━━ DOCUMENT EXCERPT
Insufficient nutrition can have long-term impacts as well, according to family physician Dr. Mary Campagnolo.
"Long term, nutrition affects the membrane structure of our brain cells, which can add or detract from our overall performance at school or work, and our intelligence," said Campagnolo, medical director for primary care at the Virtua Medical Group and chief of the Department of Family Medicine at Virtua Memorial Hospital in Mount Holly.
Energy levels aren’t the only health-related vulnerability.
Wolbert, the Beverly City Board of Education president, said new and unfamiliar foods can exacerbate autism spectrum disorder, which affects several students in his district.
“Sometimes, it’s the texture of the food, the smell or the sight of certain foods that can over-stimulate the children with ASD and it can actually cause physical pain for the child,"he explained. "Many parents who have children with ASD know this and will pack home lunches for these children, but there are parents with ASD kids who qualify for free or reduced (-price) breakfast and lunch and these children will just opt to forgo eating entirely rather than experience the discomforts associated with eating these foods.”
━━━━
━━ RECORDED INFORMATION
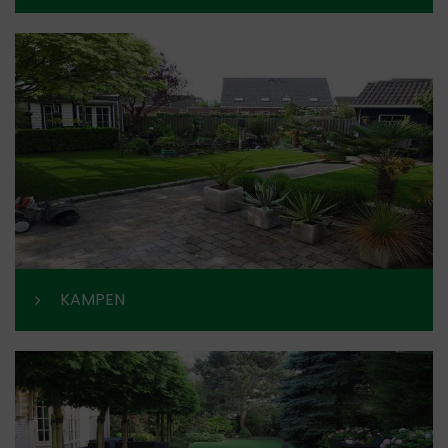
KAMPEN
━━━━
_TASK ITEM 1_: In the school nutrition excerpt, what role does Wolbert hold?
_TASK ITEM 2_: Set down word for word the part of the school nutrition excerpt that begins at the words "Insufficient nutrition can" and stops after "in Mount Holly.".

_TASK ANSWER 1_: Wolbert is the president of the Beverly City Board of Education.

_TASK ANSWER 2_:
Insufficient nutrition can have long-term impacts as well, according to family physician Dr. Mary Campagnolo.
"Long term, nutrition affects the membrane structure of our brain cells, which can add or detract from our overall performance at school or work, and our intelligence," said Campagnolo, medical director for primary care at the Virtua Medical Group and chief of the Department of Family Medicine at Virtua Memorial Hospital in Mount Holly.